▶ _Task directions_
What you print must match the data line for line.

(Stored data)
━━━━

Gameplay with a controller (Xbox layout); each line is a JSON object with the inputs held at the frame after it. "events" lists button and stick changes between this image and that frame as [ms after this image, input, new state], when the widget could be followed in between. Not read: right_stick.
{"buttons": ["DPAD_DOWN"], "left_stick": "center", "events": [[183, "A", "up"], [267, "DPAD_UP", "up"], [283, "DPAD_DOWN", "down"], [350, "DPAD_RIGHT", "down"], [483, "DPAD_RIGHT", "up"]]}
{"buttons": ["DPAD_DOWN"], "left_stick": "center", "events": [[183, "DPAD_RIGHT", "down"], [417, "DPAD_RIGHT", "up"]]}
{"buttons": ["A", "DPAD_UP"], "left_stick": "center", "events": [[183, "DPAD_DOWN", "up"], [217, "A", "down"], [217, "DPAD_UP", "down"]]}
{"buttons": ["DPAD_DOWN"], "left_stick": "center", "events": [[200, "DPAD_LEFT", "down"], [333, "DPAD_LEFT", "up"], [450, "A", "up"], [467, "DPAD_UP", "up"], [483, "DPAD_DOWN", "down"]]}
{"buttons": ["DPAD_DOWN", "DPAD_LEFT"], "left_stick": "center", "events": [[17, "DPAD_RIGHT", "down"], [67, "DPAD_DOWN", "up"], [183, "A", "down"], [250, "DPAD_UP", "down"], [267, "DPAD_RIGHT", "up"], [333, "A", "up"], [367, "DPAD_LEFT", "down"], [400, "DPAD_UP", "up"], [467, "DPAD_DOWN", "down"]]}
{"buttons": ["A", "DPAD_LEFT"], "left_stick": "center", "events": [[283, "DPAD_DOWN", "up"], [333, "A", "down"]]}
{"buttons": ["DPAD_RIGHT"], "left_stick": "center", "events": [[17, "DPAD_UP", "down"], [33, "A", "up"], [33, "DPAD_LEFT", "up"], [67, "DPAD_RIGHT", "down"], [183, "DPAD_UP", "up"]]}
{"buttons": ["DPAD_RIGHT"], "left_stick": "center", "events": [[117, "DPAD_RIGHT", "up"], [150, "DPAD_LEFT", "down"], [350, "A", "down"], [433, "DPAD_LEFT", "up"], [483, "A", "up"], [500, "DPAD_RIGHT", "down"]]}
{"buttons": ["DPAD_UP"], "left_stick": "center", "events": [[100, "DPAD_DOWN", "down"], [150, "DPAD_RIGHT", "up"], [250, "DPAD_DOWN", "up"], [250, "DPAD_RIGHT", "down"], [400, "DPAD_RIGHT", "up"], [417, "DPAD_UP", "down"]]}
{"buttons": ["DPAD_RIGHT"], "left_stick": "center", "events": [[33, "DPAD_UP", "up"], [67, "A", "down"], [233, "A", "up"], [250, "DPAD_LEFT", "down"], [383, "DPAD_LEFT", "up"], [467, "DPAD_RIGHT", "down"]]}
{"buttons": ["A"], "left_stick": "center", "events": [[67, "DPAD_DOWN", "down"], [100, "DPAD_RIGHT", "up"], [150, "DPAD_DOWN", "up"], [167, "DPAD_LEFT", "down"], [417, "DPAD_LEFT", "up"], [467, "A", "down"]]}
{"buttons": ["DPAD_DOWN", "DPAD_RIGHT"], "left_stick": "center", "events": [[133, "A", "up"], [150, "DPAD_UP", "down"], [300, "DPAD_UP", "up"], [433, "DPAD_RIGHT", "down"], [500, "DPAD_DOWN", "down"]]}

━━━━

▶ _Task answer_
Gameplay with a controller (Xbox layout); each line is a JSON object with the inputs held at the frame after it. "events" lists button and stick changes between this image and that frame as [ms after this image, input, new state], when the widget could be followed in between. Not read: right_stick.
{"buttons": ["DPAD_DOWN"], "left_stick": "center", "events": [[183, "A", "up"], [267, "DPAD_UP", "up"], [283, "DPAD_DOWN", "down"], [350, "DPAD_RIGHT", "down"], [483, "DPAD_RIGHT", "up"]]}
{"buttons": ["DPAD_DOWN"], "left_stick": "center", "events": [[183, "DPAD_RIGHT", "down"], [417, "DPAD_RIGHT", "up"]]}
{"buttons": ["A", "DPAD_UP"], "left_stick": "center", "events": [[183, "DPAD_DOWN", "up"], [217, "A", "down"], [217, "DPAD_UP", "down"]]}
{"buttons": ["DPAD_DOWN"], "left_stick": "center", "events": [[200, "DPAD_LEFT", "down"], [333, "DPAD_LEFT", "up"], [450, "A", "up"], [467, "DPAD_UP", "up"], [483, "DPAD_DOWN", "down"]]}
{"buttons": ["DPAD_DOWN", "DPAD_LEFT"], "left_stick": "center", "events": [[17, "DPAD_RIGHT", "down"], [67, "DPAD_DOWN", "up"], [183, "A", "down"], [250, "DPAD_UP", "down"], [267, "DPAD_RIGHT", "up"], [333, "A", "up"], [367, "DPAD_LEFT", "down"], [400, "DPAD_UP", "up"], [467, "DPAD_DOWN", "down"]]}
{"buttons": ["A", "DPAD_LEFT"], "left_stick": "center", "events": [[283, "DPAD_DOWN", "up"], [333, "A", "down"]]}
{"buttons": ["DPAD_RIGHT"], "left_stick": "center", "events": [[17, "DPAD_UP", "down"], [33, "A", "up"], [33, "DPAD_LEFT", "up"], [67, "DPAD_RIGHT", "down"], [183, "DPAD_UP", "up"]]}
{"buttons": ["DPAD_RIGHT"], "left_stick": "center", "events": [[117, "DPAD_RIGHT", "up"], [150, "DPAD_LEFT", "down"], [350, "A", "down"], [433, "DPAD_LEFT", "up"], [483, "A", "up"], [500, "DPAD_RIGHT", "down"]]}
{"buttons": ["DPAD_UP"], "left_stick": "center", "events": [[100, "DPAD_DOWN", "down"], [150, "DPAD_RIGHT", "up"], [250, "DPAD_DOWN", "up"], [250, "DPAD_RIGHT", "down"], [400, "DPAD_RIGHT", "up"], [417, "DPAD_UP", "down"]]}
{"buttons": ["DPAD_RIGHT"], "left_stick": "center", "events": [[33, "DPAD_UP", "up"], [67, "A", "down"], [233, "A", "up"], [250, "DPAD_LEFT", "down"], [383, "DPAD_LEFT", "up"], [467, "DPAD_RIGHT", "down"]]}
{"buttons": ["A"], "left_stick": "center", "events": [[67, "DPAD_DOWN", "down"], [100, "DPAD_RIGHT", "up"], [150, "DPAD_DOWN", "up"], [167, "DPAD_LEFT", "down"], [417, "DPAD_LEFT", "up"], [467, "A", "down"]]}
{"buttons": ["DPAD_DOWN", "DPAD_RIGHT"], "left_stick": "center", "events": [[133, "A", "up"], [150, "DPAD_UP", "down"], [300, "DPAD_UP", "up"], [433, "DPAD_RIGHT", "down"], [500, "DPAD_DOWN", "down"]]}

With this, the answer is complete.